- Assignment -
Rewrite every line of the records, replacing each occurrence of "Person at" with "Figure at" and keeping everything else unchanged. Leave the pictures out of your answer.

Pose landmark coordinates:
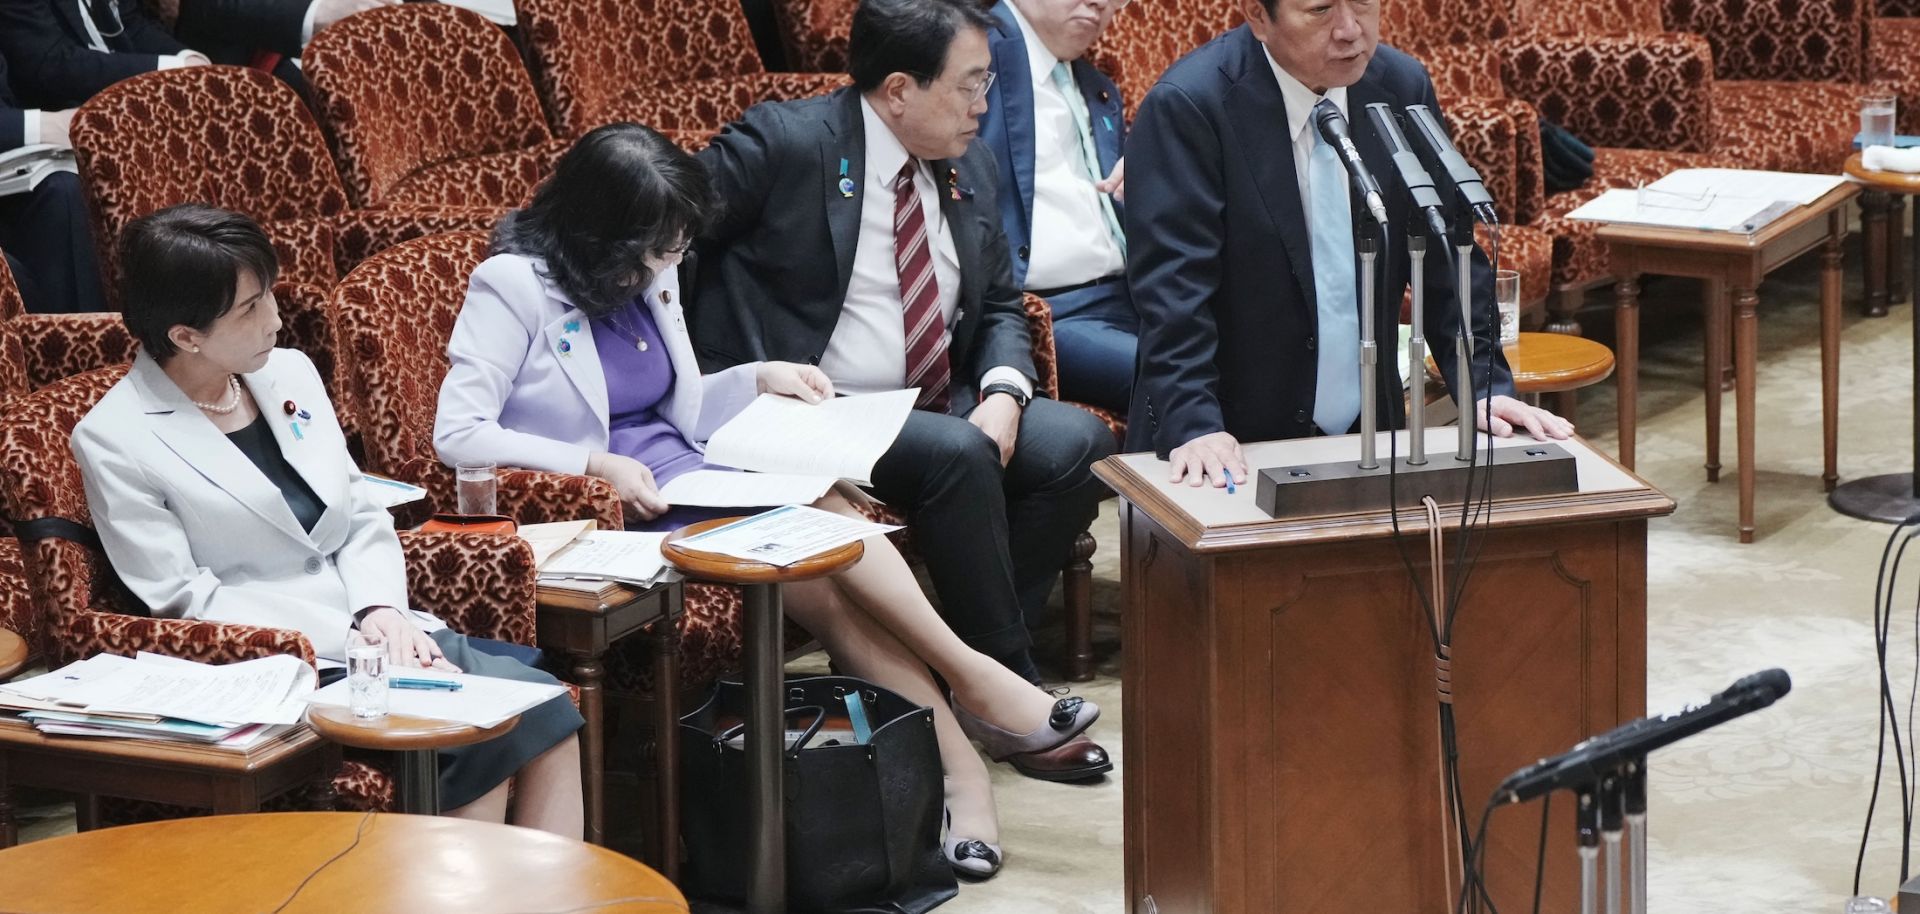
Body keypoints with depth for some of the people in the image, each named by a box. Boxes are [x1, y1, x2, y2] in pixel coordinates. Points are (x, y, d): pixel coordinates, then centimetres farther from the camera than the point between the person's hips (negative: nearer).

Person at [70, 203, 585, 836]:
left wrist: (383, 611, -7)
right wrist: (351, 640, -17)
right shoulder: (113, 442, -7)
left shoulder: (288, 373, 12)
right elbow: (187, 602, -11)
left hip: (372, 625, 6)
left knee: (543, 707, -19)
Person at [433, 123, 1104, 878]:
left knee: (823, 581, -25)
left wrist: (761, 378, 4)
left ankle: (956, 756, -26)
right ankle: (974, 683, -17)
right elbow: (457, 434, -15)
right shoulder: (514, 286, -9)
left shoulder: (652, 277, 12)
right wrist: (597, 467, -22)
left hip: (690, 476, 6)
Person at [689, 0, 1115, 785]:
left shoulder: (966, 165, 10)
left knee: (1077, 443, -15)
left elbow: (1000, 307, 16)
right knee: (959, 456, -31)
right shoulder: (785, 142, -11)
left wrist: (1003, 393, -7)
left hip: (942, 405, 7)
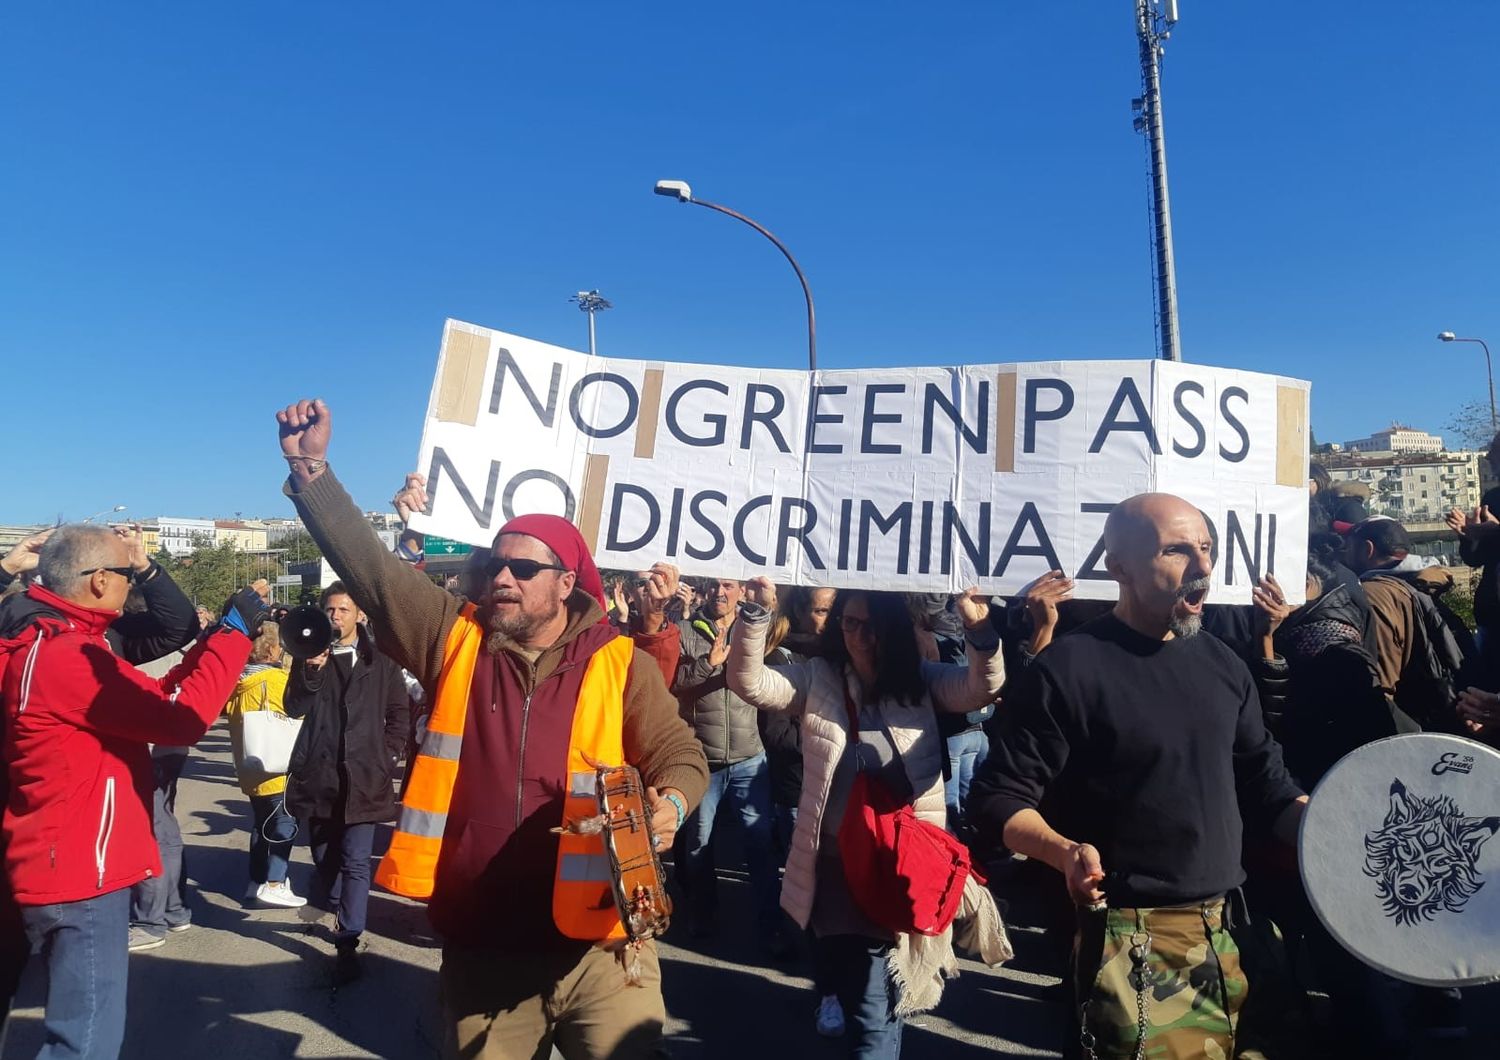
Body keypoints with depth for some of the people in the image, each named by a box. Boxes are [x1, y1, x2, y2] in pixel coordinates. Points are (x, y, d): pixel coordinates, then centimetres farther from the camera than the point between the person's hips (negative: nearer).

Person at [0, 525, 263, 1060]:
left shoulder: (49, 642, 10)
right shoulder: (63, 654, -23)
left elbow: (153, 697, 11)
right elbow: (182, 714, -28)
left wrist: (215, 636, 5)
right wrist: (234, 631, -19)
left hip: (73, 867, 11)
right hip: (79, 875, -11)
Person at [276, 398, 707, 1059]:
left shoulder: (621, 664, -4)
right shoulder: (453, 639, 2)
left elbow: (681, 755, 1)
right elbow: (365, 564, -3)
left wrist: (670, 804, -20)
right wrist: (312, 469, -11)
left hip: (597, 948, -2)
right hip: (479, 948, 3)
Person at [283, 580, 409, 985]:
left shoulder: (379, 659, 1)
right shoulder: (310, 653, 5)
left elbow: (400, 713, 7)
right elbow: (294, 708, -5)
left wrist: (387, 755, -1)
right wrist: (311, 672, -22)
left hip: (363, 776, -2)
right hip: (318, 773, 3)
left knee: (355, 861, -5)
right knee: (323, 855, 17)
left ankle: (347, 944, -2)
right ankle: (332, 913, 39)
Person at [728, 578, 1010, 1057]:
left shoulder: (921, 681, 2)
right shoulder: (816, 679, 0)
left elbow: (983, 687, -11)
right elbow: (748, 682, -12)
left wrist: (979, 629, -30)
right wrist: (756, 614, -28)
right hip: (837, 872, 1)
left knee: (876, 1011, 3)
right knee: (861, 999, 18)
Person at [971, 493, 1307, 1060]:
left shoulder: (1223, 664, 6)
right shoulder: (1069, 668, -15)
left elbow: (1264, 780, 15)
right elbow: (1000, 796, -14)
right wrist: (1066, 853, -30)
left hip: (1230, 927, 7)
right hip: (1130, 939, -6)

- Solution to this exercise -
Body keypoints with depth for some of the people in the image, each named by a box. Boxes are [x1, y1, x2, y2] in pixel coordinates. Points are (x, y, d): pixel coordinates, then centimetres farther from the camera than the point between the person's hips (negative: nearer).

Figure at [70, 203, 585, 836]:
left wrist: (383, 611, -7)
right wrist: (351, 640, -17)
right shoulder: (113, 442, -7)
left shoulder: (288, 373, 12)
right elbow: (187, 602, -11)
left hip: (372, 625, 6)
left knee: (543, 707, -19)
Figure at [433, 123, 1104, 878]:
left knee: (823, 581, -25)
left wrist: (761, 378, 4)
left ankle: (956, 756, -26)
right ankle: (974, 683, -17)
right elbow: (457, 434, -15)
right shoulder: (514, 286, -9)
left shoulder: (652, 277, 12)
right wrist: (597, 467, -22)
left hip: (690, 476, 6)
Figure at [689, 0, 1115, 785]:
left shoulder: (966, 165, 10)
left knee: (1077, 443, -15)
left elbow: (1000, 307, 16)
right knee: (959, 456, -31)
right shoulder: (785, 142, -11)
left wrist: (1003, 393, -7)
left hip: (942, 405, 7)
Body keypoints with depth for some of the people in the image, each named by a box. Boxes are [x1, y1, x2, y2] in pixel coordinates. Points are (x, y, d): pixel coordinates, then centimetres farther from the camera than the point between the person's hips (negative: nearer).

Figure at [0, 525, 263, 1060]:
left shoulder: (49, 642, 10)
right shoulder: (63, 654, -23)
left elbow: (153, 697, 11)
right elbow: (182, 714, -28)
left wrist: (215, 636, 5)
right wrist: (234, 631, -19)
left hip: (73, 867, 11)
right hip: (79, 875, -11)
Figure at [276, 398, 707, 1059]:
left shoulder: (621, 664, -4)
right shoulder: (453, 639, 2)
left elbow: (681, 755, 1)
right elbow: (365, 564, -3)
left wrist: (670, 804, -20)
right wrist: (312, 469, -11)
left hip: (597, 948, -2)
right hip: (479, 948, 3)
Figure at [283, 580, 409, 985]:
left shoulder: (379, 659, 1)
right shoulder: (310, 653, 5)
left elbow: (400, 713, 7)
right elbow: (294, 708, -5)
left wrist: (387, 755, -1)
right wrist: (311, 672, -22)
left hip: (363, 776, -2)
right hip: (318, 773, 3)
left knee: (355, 861, -5)
right knee: (323, 855, 17)
left ankle: (347, 944, -2)
right ankle: (332, 913, 39)
Figure at [728, 578, 1010, 1057]:
left shoulder: (921, 681, 2)
right shoulder: (816, 679, 0)
left elbow: (983, 687, -11)
right elbow: (748, 682, -12)
left wrist: (979, 629, -30)
right wrist: (756, 614, -28)
right hip: (837, 872, 1)
left knee: (876, 1011, 3)
right knee: (861, 999, 18)
Figure at [971, 493, 1307, 1060]:
left shoulder: (1223, 664, 6)
right shoulder: (1069, 668, -15)
left elbow: (1264, 780, 15)
right elbow: (1000, 796, -14)
right wrist: (1066, 853, -30)
left hip: (1230, 927, 7)
right hip: (1130, 939, -6)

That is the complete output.